Я проснулся только утром, как мне показалось от кукарекания. Однако, придя в себя, никаких петухов не обнаружил. Должно быть, приснились. Я лежал в бабушкиной постели один, но перины все еще были ужасно горячими, влажными и пахли лежалой соломой. Нехорошо вышло. Но, как говорится, приятственно.

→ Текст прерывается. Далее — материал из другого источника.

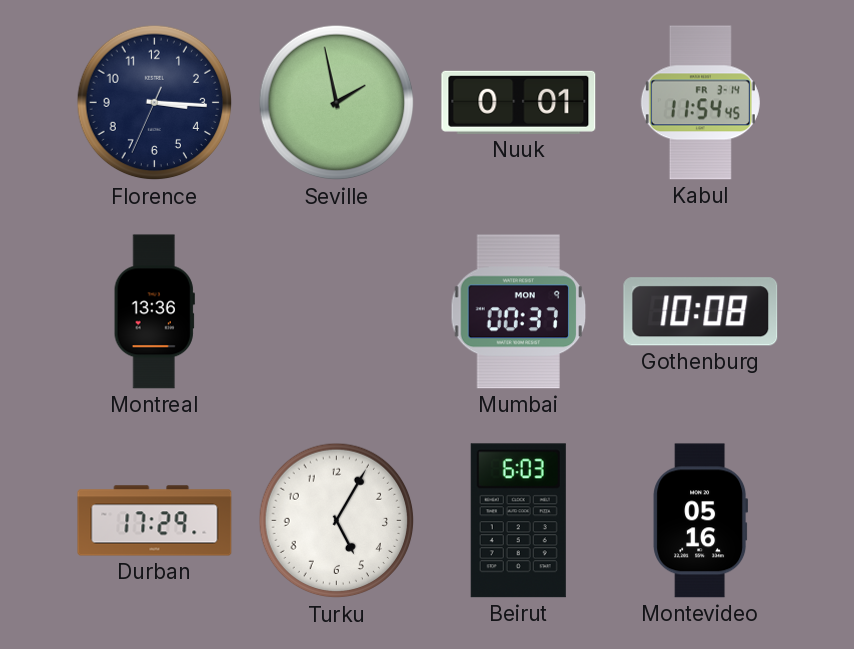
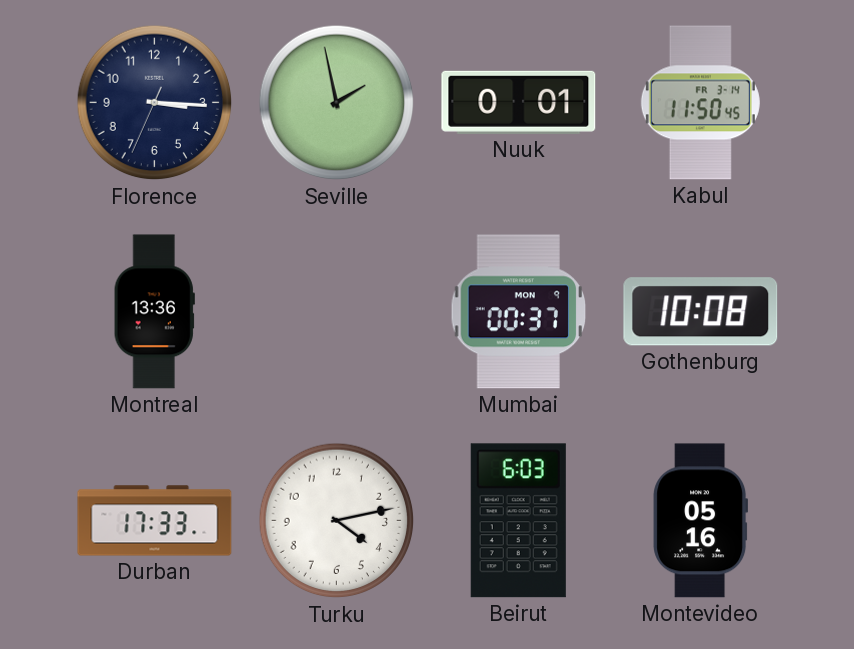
Kabul: 11:54 -> 11:50
Durban: 17:29 -> 17:33
Turku: 5:05 -> 4:13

Выглянув из-за ширмы, я увидел, как Канцеляров деликатно ходит на цыпочках от буфета к столу, от стола к буфету и осторожно расставляет чашки, блюдца. Режет лимон, откупоривает, зачем-то нюхает растворимый кофе. Затем усаживается на стул и замирает в ожидании, вперив взгляд в настенные часы, стрелки на которых едва подбираются к семи утра. Только когда часы протренькали, он поднялся и отправился ко мне за ширму.

– Ах, ты уж проснулся! – воскликнул он, когда я, потягиваясь, улыбнулся ему навстречу. Я вскочил и дружески потрепал его по плечу. Я чувствовал себя необычайно свежим и отлично выспавшимся. Мы сели пить кофе. Канцеляров принялся рассказывать, что ему снилось ночью. Будто бы он сидел ночью у лесного костра. Над дымящимися угольями висела баранья туша. Хорошо пропеченное мяско, хрустящая кожица, брызжущая соком. Он подползал к туше вместе с какой-то замечательной женщиной, они хватали мясо зубами и отползали. А вокруг – дикая природа, ночь, звезды. Как будто они были членами какого-то древнего племени.

– А потом вы с ней, наверное, схватились в объятиях прямо на тлеющих углях, – подхватил я. – Потом, кончая, кричали «Оле-оле!..»

– Ты как всегда угадал…

Канцеляров покраснел и принялся с преувеличенной обстоятельностью разгрызать кусок рафинада.

– А как ты думаешь, Канцеляров, – вдруг шутливо спросил я, – еще

существуют какие-нибудь тайные общества? Он наморщил лоб, серьезно обдумывая мой вопрос.

– Говорят, что сейчас вообще нет никаких тайных обществ, – сказал он, немного погодя. – И быть не может. Время неподходящее… А я думаю, что в том-то и дело, что для таких обществ самое неподходящее время – как раз самое подходящее.

Как всегда меня развеселил.

– А почему ты спросил? – спохватился он.

– Да так, что-то такое снилось, – усмехнулся я.

– Расскажи!

– Если бы я сам помнил. Что-то такое загадочное, странное. Нет, ничего не помню. – Жаль, – искренне расстроившись, вздохнул он.

– Пора на работу, – сказал я, взглянув на часы. В метро Канцеляров пытался возобновить разговор, но из-за шума поезда это было совершенно невозможно.

А немного погодя, проезжая замечательную станцию, облицованную гранитом и мрамором чувственно-розовых и интимно-смуглых тонов, разукрашенную вакхическими мозаиками, мы помахали нашей заторможенной Аделаиде, которая уже прохаживалась по перрону в своей красной форменной кепочке, с фосфорицирующим кружком-семафором в руке.

Когда мы доехали до своей станции, я сказал Канцелярову, что сегодня, пожалуй, на службу не пойду, землетрясения ведь от этого не случится, и, запрыгнув обратно в вагон поезда, покатил в противоположную сторону, оставив удивленного и огорченного приятеля на перроне.

Я намеренно не предупредил его заранее. Чтобы избежать расспросов. На сегодня у меня были совершенно другие планы.